ここも、主語を省略しがちな日本語文章では誤解が生じる大きな原因になったと思います。
もし、モリス騎手が、
"I soon realised that nobody could turn geese into swans. "
とか
"I soon realised that it was impossible to turn geese into swans. "
とか言っていたとしたら、最初のサンスポの訳でバッチリだと思います。
これだと、誰がやっても無理、無理に決まってるって感じになって、まさに我々競馬好き日本人が心に不満を抱えている「いい馬に乗ればだれでも勝てる。」っていう、あのススキノ暴力の方の発言が頭に思い浮かぶわけです。
だから最初のサンスポの訳だと、我々日本人には妙に不遜に思え、日本語として読むとなにかふつふつと怒りがわいてきたわけです。

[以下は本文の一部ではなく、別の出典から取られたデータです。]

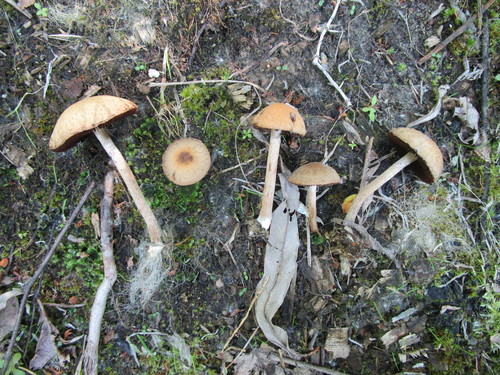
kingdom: Fungi
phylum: Basidiomycota
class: Agaricomycetes
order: Agaricales
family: Psathyrellaceae
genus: Lacrymaria
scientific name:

しかし、実際はモリス騎手はそういうニュアンスでは語っておらず、ただ単に事実を述べて、それを述懐しただけってことです。
ところが、ところがです。
いや、確かに皮肉もこもっていると私は思います。
なぜって、ここで、わざわざ、「ガチョウと白鳥」を出してくるわけですから、隠喩として騎乗馬の質に不満があった、思っていたのと違ったという皮肉は込められていると思います。
そこで、最終的には、「自分の置かれた状況を考えると、このまま日本で騎乗を続けても人気薄の馬ばかりだろうし、思うような結果を得られないだろうということはすぐに悟りました。 」という訳にしてみました。
「人気薄の馬ばかり」という事実でもあり、自虐的でもあり、凱旋門賞勝ったオレにこんな仕打ちをするのかという不満も垣間見える形にしました。
本来ガチョウと白鳥の慣用句を出さずとも、いくらでも語ることができる内容ですからね。
ここでガチョウと白鳥を出すのは、そこに確実に「イイタイコト」があるということだと思います。
考えてもみてください。
もし今、武豊騎手だとか、川田騎手だとかが外国に遠征して、80回騎乗して1勝しかできなかったとしてですよ、人気薄の馬ばっかりだったとして、どんなインタビューになると思いますか?
確実に同情的な内容になるでしょう。
武豊TVだったら、武豊騎手が、あっさり「いやあ、人気薄の馬ばっかりでしたからねえ~」って言うでしょ、普通に。
そんでMCが「そうですよね~。」ってことになって、視聴者も、そうだよなあ~仕方ないよなあ~で納得でしょう。
このインタビュー自体がその程度のトーンというか、そんなに目くじら立てて注目すべきものでもないってことです。
実際のところ、モリス騎手がどのような気持ちで日本に来たのかもわからないですしね。
"hopefully I’ll be invited back."
と、invite という単語を使っているんですが、ジャパンカップじゃないので、招待レースではないんですよね。
実際申し込んで、JRAの許可が出なければ日本の短期免許を得られないのだから、inviteって言えばinviteなのかもしれないですが、なんちゅうかこのwordには「積極性」が感じられないですよね。
そのあたりの気持ちの問題も、日本でうまくいかなかった根底にあったのかもしれません。
ということで長くなりましたが、ガチョウvs.白鳥のタイトルマッチは終了です(笑)。
繰り返しますが、本当のところはモリス騎手に直接尋ねないとわかりようがないですから、あまりムキにならずに、だめだったね、仕方ないね、hopefully って言っても、途中で帰っちゃったんだからJRAは怒っていると思うし、もう二度と短期免許の許可は出ないと思うよ、ということでおしまいにしましょう。